Travis: This is going to be pretty schmaltzy and dorky, but the most overwhelming feeling I’ve had is since we put the full episode out. Everybody seems very happy, and they like it. All of the people who have supported us for the last seven years like it. And it’s like we made a thing for our friends. It’s like we made a gift for them, and we put a lot of work into it, and we taught ourselves how to do it, and they liked it. It’s a very nice feeling.

AVC: Speaking of that support, when did you decide to make your dad such a big part of the structure of the show?

Justin: He just kept fucking showing up! He just kept showing up.

Travis: Yeah, we couldn’t get rid of him.

Justin: Honestly, through the production process, there were two bits that have been constant—whatever the show is—we wanted to do. One is the mayor, us meeting with the mayor and getting shot down. And the other was us checking in with our dad to tell him what a good job we did. It’s been a constant the whole time, even down to the idea that he would have food, each time, that he had made for us. It was something we had talked about for the entire production process. We always knew we had to have him for that sort of role.

AVC: Last question: If someone came to you tomorrow and offered you unlimited time and resources to create something, what would you guys make?

Griffin: The thing I’ve found a lot of creative satisfaction in these last couple years is The Adventure Zone, which has kind of become a bigger thing than we originally set out to make. I’m really happy with the storytelling and production elements that are going into that show. I would love to do something, like an animated show of that. But it would have to be this dream scenario that you’ve cooked up, where not only do I have infinity dollars, but there are all of a sudden 36 hours in a day, which is not true quite yet.
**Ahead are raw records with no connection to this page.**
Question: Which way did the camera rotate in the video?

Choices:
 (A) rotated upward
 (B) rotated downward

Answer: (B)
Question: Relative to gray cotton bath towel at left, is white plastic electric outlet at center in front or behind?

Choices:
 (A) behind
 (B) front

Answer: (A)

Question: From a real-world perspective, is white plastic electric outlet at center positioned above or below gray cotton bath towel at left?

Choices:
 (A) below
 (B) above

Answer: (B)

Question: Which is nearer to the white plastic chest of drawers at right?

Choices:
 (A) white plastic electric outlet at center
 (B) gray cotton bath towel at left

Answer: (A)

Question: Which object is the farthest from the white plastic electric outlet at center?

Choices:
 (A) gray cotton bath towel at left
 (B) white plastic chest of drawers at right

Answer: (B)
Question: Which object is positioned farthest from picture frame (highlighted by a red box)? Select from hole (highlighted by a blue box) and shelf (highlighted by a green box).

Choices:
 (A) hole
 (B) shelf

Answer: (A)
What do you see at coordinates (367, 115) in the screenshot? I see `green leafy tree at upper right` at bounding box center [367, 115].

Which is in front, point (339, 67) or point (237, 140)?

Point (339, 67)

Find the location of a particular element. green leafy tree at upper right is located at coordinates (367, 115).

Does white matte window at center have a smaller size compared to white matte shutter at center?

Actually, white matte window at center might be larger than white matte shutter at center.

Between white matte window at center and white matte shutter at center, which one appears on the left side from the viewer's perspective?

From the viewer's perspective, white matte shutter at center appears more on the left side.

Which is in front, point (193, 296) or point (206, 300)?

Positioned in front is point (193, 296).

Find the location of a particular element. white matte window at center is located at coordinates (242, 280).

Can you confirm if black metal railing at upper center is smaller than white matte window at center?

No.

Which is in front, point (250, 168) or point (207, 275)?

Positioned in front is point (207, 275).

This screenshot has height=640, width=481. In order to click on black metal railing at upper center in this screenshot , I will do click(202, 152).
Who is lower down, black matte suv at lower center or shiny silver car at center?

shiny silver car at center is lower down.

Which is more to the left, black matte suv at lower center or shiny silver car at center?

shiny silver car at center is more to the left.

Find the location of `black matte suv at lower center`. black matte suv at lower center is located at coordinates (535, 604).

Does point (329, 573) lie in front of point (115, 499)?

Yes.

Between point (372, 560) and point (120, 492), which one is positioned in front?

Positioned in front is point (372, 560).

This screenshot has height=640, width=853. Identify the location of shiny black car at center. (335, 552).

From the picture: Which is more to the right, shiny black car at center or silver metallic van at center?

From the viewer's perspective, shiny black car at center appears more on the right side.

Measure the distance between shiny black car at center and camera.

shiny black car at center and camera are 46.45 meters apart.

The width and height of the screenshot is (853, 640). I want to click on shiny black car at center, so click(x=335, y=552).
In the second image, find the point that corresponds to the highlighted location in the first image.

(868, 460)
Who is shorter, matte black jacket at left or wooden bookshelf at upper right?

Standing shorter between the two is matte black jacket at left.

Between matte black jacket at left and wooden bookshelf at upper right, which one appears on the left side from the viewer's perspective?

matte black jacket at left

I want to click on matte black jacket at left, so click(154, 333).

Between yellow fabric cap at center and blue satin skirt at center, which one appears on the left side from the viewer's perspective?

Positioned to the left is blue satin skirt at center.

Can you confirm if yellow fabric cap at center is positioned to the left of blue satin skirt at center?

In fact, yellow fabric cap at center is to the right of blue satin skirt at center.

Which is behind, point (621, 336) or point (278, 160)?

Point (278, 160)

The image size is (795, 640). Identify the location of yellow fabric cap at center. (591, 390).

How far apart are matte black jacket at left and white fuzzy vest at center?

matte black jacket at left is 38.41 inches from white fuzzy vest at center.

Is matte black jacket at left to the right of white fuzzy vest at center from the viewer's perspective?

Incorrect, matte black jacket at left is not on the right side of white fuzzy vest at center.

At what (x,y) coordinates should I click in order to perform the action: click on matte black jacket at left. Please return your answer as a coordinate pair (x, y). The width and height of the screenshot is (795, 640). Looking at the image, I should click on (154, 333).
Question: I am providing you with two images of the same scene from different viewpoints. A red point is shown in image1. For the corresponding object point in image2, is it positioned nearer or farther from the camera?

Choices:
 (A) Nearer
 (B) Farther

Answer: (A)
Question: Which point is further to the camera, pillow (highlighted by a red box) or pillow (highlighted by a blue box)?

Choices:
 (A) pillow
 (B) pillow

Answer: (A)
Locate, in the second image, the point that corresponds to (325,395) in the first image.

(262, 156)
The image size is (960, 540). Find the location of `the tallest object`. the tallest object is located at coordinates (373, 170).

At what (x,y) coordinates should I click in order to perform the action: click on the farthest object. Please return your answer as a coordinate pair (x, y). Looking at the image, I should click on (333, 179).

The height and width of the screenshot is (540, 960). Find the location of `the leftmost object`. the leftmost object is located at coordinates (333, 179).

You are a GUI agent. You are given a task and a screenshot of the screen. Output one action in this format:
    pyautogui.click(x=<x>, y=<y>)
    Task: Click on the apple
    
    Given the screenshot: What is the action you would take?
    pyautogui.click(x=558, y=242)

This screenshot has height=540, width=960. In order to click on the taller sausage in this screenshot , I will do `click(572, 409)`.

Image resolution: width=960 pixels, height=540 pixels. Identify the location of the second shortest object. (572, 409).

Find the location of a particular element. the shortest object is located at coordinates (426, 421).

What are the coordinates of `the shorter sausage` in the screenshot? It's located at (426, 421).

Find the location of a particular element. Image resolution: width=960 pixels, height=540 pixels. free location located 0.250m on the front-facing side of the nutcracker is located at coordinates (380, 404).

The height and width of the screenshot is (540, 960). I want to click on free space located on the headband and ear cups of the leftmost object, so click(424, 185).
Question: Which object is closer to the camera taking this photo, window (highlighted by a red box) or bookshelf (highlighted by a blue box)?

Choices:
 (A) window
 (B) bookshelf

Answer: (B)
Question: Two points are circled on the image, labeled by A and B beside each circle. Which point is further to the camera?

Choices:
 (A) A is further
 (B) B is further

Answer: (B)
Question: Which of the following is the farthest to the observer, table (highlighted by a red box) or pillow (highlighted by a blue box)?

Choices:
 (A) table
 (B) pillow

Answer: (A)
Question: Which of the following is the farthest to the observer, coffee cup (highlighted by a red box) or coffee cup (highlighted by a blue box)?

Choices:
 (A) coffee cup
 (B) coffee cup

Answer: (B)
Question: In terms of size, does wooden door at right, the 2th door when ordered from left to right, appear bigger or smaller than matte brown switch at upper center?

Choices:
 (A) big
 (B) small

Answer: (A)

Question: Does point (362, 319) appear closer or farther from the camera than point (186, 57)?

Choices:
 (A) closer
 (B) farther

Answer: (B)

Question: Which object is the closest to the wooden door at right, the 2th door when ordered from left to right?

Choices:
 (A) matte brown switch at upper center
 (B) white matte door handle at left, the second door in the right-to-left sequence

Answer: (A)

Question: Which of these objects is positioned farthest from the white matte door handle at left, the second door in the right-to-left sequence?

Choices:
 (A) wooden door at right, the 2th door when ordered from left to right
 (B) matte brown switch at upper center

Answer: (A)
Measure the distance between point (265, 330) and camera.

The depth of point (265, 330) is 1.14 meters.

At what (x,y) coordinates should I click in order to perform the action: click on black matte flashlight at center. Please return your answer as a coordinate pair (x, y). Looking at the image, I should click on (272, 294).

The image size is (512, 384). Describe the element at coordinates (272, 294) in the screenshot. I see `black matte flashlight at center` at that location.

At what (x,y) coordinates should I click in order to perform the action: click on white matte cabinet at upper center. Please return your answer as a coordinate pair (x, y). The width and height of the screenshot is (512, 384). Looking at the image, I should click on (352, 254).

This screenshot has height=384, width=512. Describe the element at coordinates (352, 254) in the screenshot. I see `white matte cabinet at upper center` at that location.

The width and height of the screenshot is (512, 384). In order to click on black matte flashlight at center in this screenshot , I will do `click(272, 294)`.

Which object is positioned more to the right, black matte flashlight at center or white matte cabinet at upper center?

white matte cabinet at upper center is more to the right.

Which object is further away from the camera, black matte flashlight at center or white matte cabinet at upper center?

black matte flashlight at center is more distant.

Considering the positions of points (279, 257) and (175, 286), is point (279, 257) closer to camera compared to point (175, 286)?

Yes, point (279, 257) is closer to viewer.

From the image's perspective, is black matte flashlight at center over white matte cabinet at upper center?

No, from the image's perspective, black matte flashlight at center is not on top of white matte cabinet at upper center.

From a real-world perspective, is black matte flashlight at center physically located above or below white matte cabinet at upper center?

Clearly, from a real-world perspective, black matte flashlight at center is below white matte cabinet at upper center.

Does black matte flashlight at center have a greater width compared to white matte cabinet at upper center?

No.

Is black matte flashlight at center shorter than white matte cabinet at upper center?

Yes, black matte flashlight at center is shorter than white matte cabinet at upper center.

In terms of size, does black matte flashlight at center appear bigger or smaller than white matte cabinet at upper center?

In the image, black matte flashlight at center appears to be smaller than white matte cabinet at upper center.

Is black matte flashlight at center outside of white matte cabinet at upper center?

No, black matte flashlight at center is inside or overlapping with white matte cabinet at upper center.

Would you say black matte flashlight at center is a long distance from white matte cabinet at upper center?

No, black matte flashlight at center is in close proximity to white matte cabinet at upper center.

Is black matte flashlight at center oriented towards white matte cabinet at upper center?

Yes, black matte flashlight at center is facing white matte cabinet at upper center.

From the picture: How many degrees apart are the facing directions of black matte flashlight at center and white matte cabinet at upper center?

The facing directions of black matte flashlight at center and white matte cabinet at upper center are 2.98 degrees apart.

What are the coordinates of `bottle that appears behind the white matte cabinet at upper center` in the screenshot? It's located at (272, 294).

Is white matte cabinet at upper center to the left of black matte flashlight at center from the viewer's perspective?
Justin: I host a food-review quiz show called Things I Bought At Sheetz with my friend Dwight on YouTube, and I would probably turn that into a feature film. I feel like that’s where the format would really shine, if expanded to two and a half—well, two and three-quarter, maybe three—hours for the film. I would do that, and then, simultaneously, what I would love to do is a Project Greenlight, but for TV shows, where, after our one season of making a TV show, we’re the mentors, and we have to walk a person through the process of making a TV show.

Travis: I would do a dark, gritty, adult version of Encyclopedia Brown, in the style of True Detective. Maybe with Woody Harrelson as Encyclopedia Brown? I don’t know, I’ll have to talk it over with the production team.

Griffin: I didn’t know we were allowed to say fake bullshit, so I’m changing my answer to The O.C. season five. The O.C. season five, original cast, we’re going to get everybody back together.

Travis: If you had unlimited resources and time, you don’t think I would make a true crime version of Encyclopedia Brown?! For real?

Griffin: No, I’m saying that’s impossible, because I don’t think you’re going to get the rights for it. If I can get the rights to anything, it would be [Emphatically.] The O.C., season five, Peter Gallagher is back.